Setelah wafatnya tiga panglima perang, secara aklamasi mereka sepakat
mengangkat Khalid bin Walid sebagai pemimpin tertinggi dalam perang Mu’tah.
Di antara tiga ribu pasukan itu, tidak ada yang protes.
Padahal keislaman Khalid bin Walid masih seumur jagung.
Penerimaan kepemimpinan Khalid pada perang Mu’tah ini bukan
hanya dari kaum muslimin yang ikut berperang. Para sahabat Rasulullah
shallallahu ‘alaihi wasallam pun tidak ada yang protes.
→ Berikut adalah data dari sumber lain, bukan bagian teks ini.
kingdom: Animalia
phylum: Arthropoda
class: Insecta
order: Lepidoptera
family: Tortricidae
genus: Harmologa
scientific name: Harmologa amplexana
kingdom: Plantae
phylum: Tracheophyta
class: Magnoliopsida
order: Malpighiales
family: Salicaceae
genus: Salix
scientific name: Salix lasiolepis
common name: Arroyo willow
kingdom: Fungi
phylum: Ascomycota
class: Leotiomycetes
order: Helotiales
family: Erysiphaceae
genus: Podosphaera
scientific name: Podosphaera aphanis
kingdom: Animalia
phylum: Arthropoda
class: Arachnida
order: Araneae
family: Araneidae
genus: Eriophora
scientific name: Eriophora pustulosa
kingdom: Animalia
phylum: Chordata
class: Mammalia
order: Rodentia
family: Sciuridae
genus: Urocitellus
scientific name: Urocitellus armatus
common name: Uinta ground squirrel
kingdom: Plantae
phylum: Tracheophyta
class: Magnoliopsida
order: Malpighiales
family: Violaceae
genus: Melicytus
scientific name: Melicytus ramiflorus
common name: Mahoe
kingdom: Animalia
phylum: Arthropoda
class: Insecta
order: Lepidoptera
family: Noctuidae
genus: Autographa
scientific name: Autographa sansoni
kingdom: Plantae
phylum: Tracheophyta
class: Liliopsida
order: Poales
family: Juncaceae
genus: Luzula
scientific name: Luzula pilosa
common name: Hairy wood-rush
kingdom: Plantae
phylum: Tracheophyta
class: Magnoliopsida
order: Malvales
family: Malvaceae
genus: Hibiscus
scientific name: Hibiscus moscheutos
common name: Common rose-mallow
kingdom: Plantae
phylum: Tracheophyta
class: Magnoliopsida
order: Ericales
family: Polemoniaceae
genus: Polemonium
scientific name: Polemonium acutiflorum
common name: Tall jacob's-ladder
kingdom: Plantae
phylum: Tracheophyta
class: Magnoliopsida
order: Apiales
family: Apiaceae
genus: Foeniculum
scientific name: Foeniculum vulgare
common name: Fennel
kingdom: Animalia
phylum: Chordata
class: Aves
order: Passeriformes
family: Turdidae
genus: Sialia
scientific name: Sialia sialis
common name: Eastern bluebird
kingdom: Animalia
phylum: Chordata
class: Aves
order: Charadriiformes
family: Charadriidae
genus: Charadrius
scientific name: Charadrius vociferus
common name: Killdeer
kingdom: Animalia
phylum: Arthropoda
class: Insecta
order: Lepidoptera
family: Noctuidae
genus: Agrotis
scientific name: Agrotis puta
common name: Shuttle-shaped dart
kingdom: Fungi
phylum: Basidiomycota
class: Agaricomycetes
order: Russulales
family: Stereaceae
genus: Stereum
Kalaupun ada yang
menggerutu, bukan lantaran terpilihnya Khalid sebagai panglima, tapi karena
tindakannya membawa ‘kabur’ umat Islam dari medan perang. Khalid dianggap
mengajak tentaranya melarikan diri dari peperangan. Padahal keputusan Khalid
kala itu amat tepat. Ia tidak ingin tiga ribu tentaranya dibantai habis oleh
pasukan Romawi. Keberhasilan menyelamatkan kaum muslimin itu tergolong
kemenangan yang dicatat sejarah.
Kaum muslimin patut merenungkan tentang bagaimana para
sahabat nabi menyikapi jabatan. Bagi mereka, jabatan bukan anugerah tapi amanah
yang harus ditunaikan. Karena itu, ketika peluang untuk mendapatkan amanah itu
ditawarkan, mereka justru menolak. Bukan malah sebaliknya, memburu jabatan.
Ironisnya, saat kesempatan menjadi pemimpin terbuka lebar
lewat sistem pemilihan langsung, justru hal itu menjadi peluang berebut kekuasaan.
Segala cara ditempuh. Miliaran uang digelontorkan agar dirinya terpilih.
Rakyat pun dipaksa memilih orang yang paling banyak
memberikan uang, bukan orang yang mampu memimpin. Mereka tidak tahu, para calon
pemimpin itu sedang berbisnis. Persis seperti seorang pedagang yang
mengeluarkan modal awal untuk mendapatkan keuntungan berlimpah setelahnya.